- Action item -
Below, find the line containing "literatura científica. O" and the line containing "India Fashion week"; reproduce exactly those two and every line between them, omitting pictures.

[Task inputs — start]

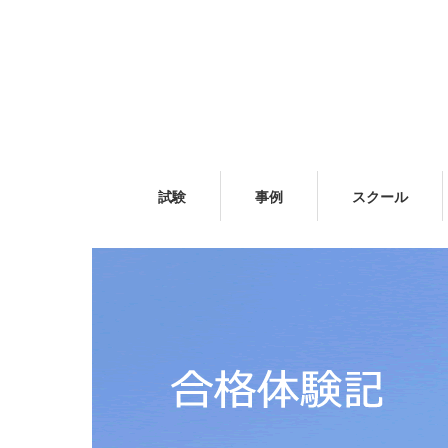
試験
事例
スクール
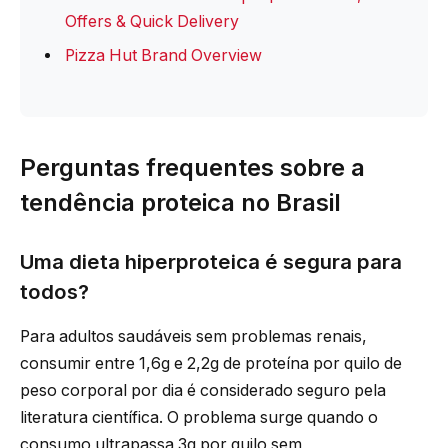
Offers & Quick Delivery
Pizza Hut Brand Overview
Perguntas frequentes sobre a
tendência proteica no Brasil
Uma dieta hiperproteica é segura para
todos?
Para adultos saudáveis sem problemas renais,
consumir entre 1,6g e 2,2g de proteína por quilo de
peso corporal por dia é considerado seguro pela
literatura científica. O problema surge quando o
consumo ultrapassa 3g por quilo sem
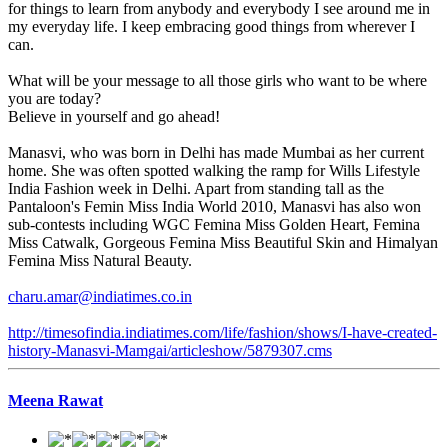
for things to learn from anybody and everybody I see around me in
my everyday life. I keep embracing good things from wherever I
can.
What will be your message to all those girls who want to be where
you are today?
Believe in yourself and go ahead!
Manasvi, who was born in Delhi has made Mumbai as her current
home. She was often spotted walking the ramp for Wills Lifestyle
India Fashion week in Delhi. Apart from standing tall as the
Pantaloon's Femin Miss India World 2010, Manasvi has also won
sub-contests including WGC Femina Miss Golden Heart, Femina
Miss Catwalk, Gorgeous Femina Miss Beautiful Skin and Himalyan
Femina Miss Natural Beauty.
charu.amar@indiatimes.co.in
http://timesofindia.indiatimes.com/life/fashion/shows/I-have-created-
history-Manasvi-Mamgai/articleshow/5879307.cms
Meena Rawat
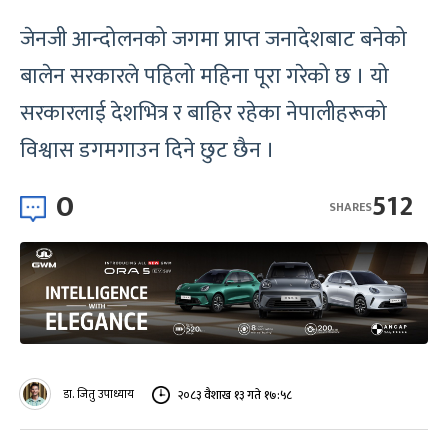
जेनजी आन्दोलनको जगमा प्राप्त जनादेशबाट बनेको
बालेन सरकारले पहिलो महिना पूरा गरेको छ । यो
सरकारलाई देशभित्र र बाहिर रहेका नेपालीहरूको
विश्वास डगमगाउन दिने छुट छैन ।
0
512
SHARES
डा. जितु उपाध्याय
२०८३ वैशाख १३ गते १७:५८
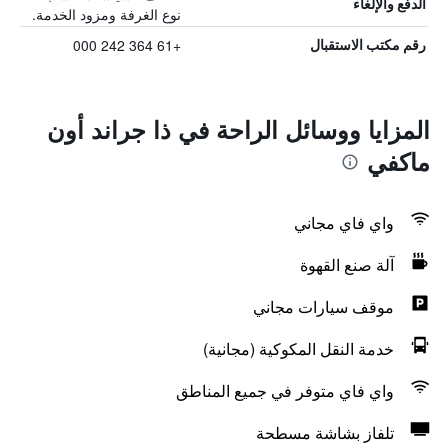
الدفع والإلغاء
نوع الغرفة ومزود الخدمة.
+61 364 242 000
رقم مكتب الاستقبال
المزايا ووسائل الراحة في ذا جراند أون
ماكفي
واي فاي مجاني
آلة صنع القهوة
موقف سيارات مجاني
خدمة النقل المكوكية (مجانية)
واي فاي متوفر في جميع المناطق
تلفاز بشاشة مسطحة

[Task inputs — finish]

- Expected answer -
literatura científica. O problema surge quando o
consumo ultrapassa 3g por quilo sem
for things to learn from anybody and everybody I see around me in
my everyday life. I keep embracing good things from wherever I
can.
What will be your message to all those girls who want to be where
you are today?
Believe in yourself and go ahead!
Manasvi, who was born in Delhi has made Mumbai as her current
home. She was often spotted walking the ramp for Wills Lifestyle
India Fashion week in Delhi. Apart from standing tall as the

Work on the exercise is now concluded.